Schending zorgplicht?
4.2.
Hierna wordt onderzocht of ABN AMRO jegens [eiseres] een zorgplicht heeft geschonden.
4.3.
De stellingen van [eiseres] komen er in de kern op neer dat de renteswap een “negatieve startwaarde” heeft, dat die negatieve waarde groter kan worden en ongewenste gevolgen heeft of kan hebben (waaronder de mogelijkheid van margin calls of het opeisen van zekerheden) en dat de renteswap daarom een ongeschikt product is, in tegenstelling tot de rentecap. Volgens [eiseres] heeft ABN AMRO in strijd met de op haar rustende zorgplicht gehandeld door:
 geen rentecap te adviseren althans [eiseres] hierover niet (voldoende) te informeren,
 een renteswap af te sluiten zonder [eiseres] deugdelijk te informeren over en te waarschuwen voor de eigenschappen en de risico’s verbonden aan de renteswap in samenhang met de toepasselijke voorwaarden, en
 [eiseres] ondeugdelijk te adviseren door onvoldoende informatie over haar in te winnen, die informatie niet (voldoende) te beoordelen en geen beleggingsadvies te geven afgestemd op haar situatie.

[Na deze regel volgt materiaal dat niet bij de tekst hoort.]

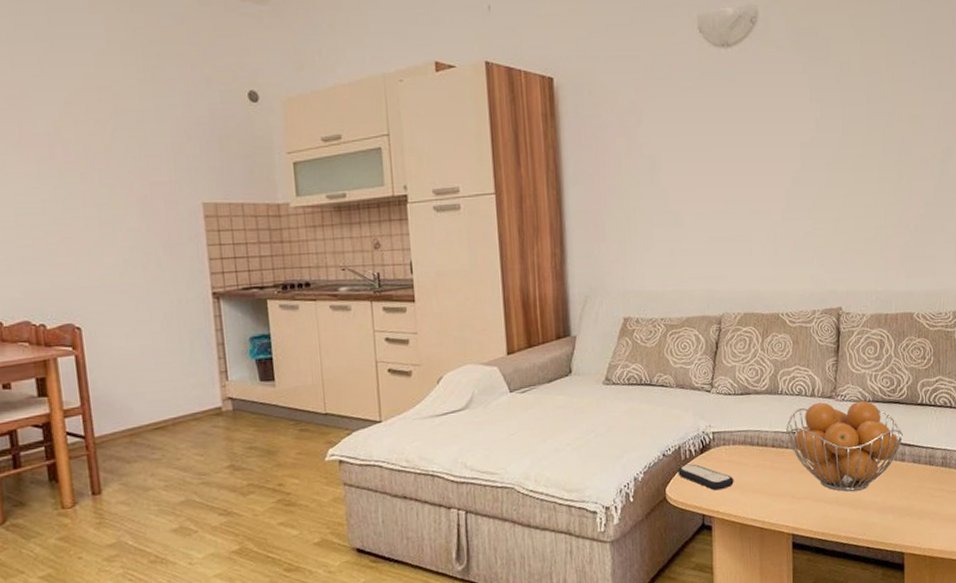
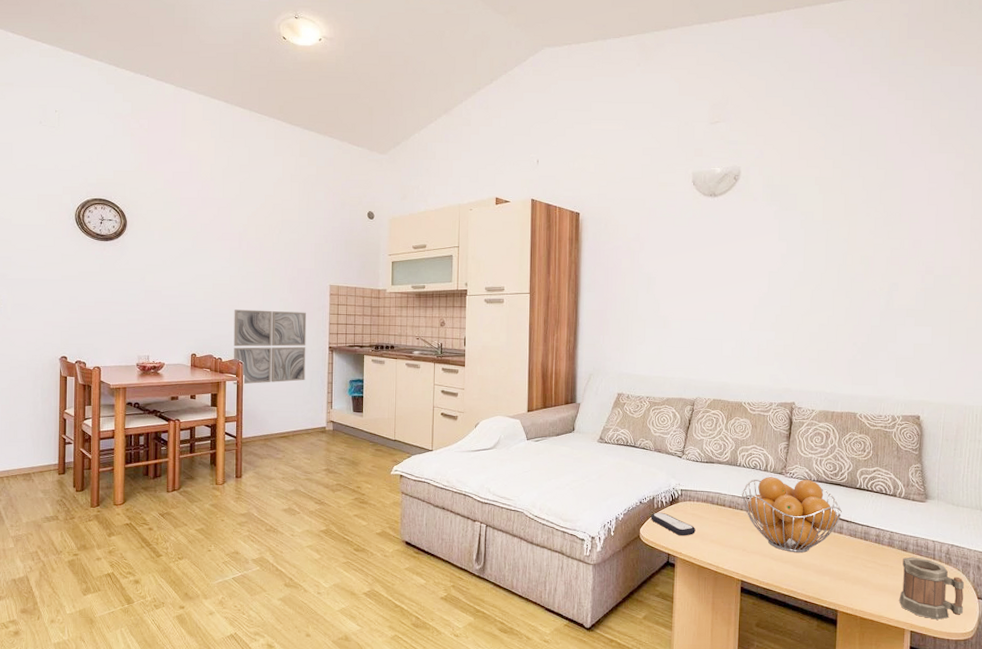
wall art: none [55,245,182,361] -> present [233,309,307,385]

Tevens voert [eiseres] aan dat ABN AMRO in strijd met de publiekrechtelijke zorgplicht uit hoofde van onder meer de Wft, MiFID en het Bgfo heeft gehandeld door – samengevat – geen gegevens te verstrekken en geen onderzoek naar [eiseres] te verrichten. [eiseres] stelt – onder verwijzing naar een door haar overgelegd rapport van Hermes Advisory – dat zij hierdoor renteschade heeft geleden, waarbij zij een vergelijking maakt met de situatie dat zij een rentecap zou hebben afgesloten.
4.4.
ABN AMRO betwist dat zij haar zorgplicht heeft geschonden. Zij voert onder meer aan dat voldoende informatie over [eiseres] is ingewonnen en voldoende informatie aan haar is verstrekt en dat rekening is gehouden met de belangen van [eiseres] , waarbij is gewaarschuwd voor de relevante risico’s. Op basis van de verstrekte informatie kon [eiseres] een voldoende geïnformeerde beslissing nemen over het al dan niet aangaan van de renteswap. ABN AMRO betwist daarnaast onder meer de gestelde schade.
Zorgplicht uitgangspunten
4.5.
Met betrekking tot de aan de vorderingen ten grondslag gelegde schending van de zorgplicht gelden de volgende uitgangspunten. De maatschappelijke functie van een bank brengt een (bijzondere) zorgplicht met zich. Die zorgplicht geldt zowel jegens cliënten van een bank uit hoofde van de met hen bestaande contractuele verhouding, als jegens derden met de belangen van wie de bank rekening behoort te houden op grond van hetgeen volgens ongeschreven recht in het maatschappelijk verkeer betaamt. De zorgplicht kan onder omstandigheden mede strekken ter bescherming van de cliënt tegen het gevaar van een gebrek aan kunde en inzicht of van eigen lichtvaardigheid. De reikwijdte van de zorgplicht hangt af van de omstandigheden van het geval, waaronder bijvoorbeeld de aard van de relatie tussen partijen, de achtergrond van partijen en de aard van het product.
4.6.
Deze zorgplicht moet worden gekwalificeerd als een op de bank rustende, uit de eisen van de redelijkheid en billijkheid voortvloeiende verplichting. Een tekortschieten in deze privaatrechtelijke zorgplicht in de precontractuele fase leidt tot aansprakelijkheid uit onrechtmatige daad voor de schade die de cliënt lijdt indien aan de vereisten van toerekenbaarheid en causaal verband is voldaan. Indien sprake is van een zorgplichtschending in de contractuele fase, kan sprake zijn van een tekortkoming in de nakoming van de overeenkomst. Partijen verschillen van mening of sprake is van een uit de precontractuele of contractuele relatie voortvloeiende zorgplicht. Dit maakt voor de beoordeling in deze zaak geen verschil.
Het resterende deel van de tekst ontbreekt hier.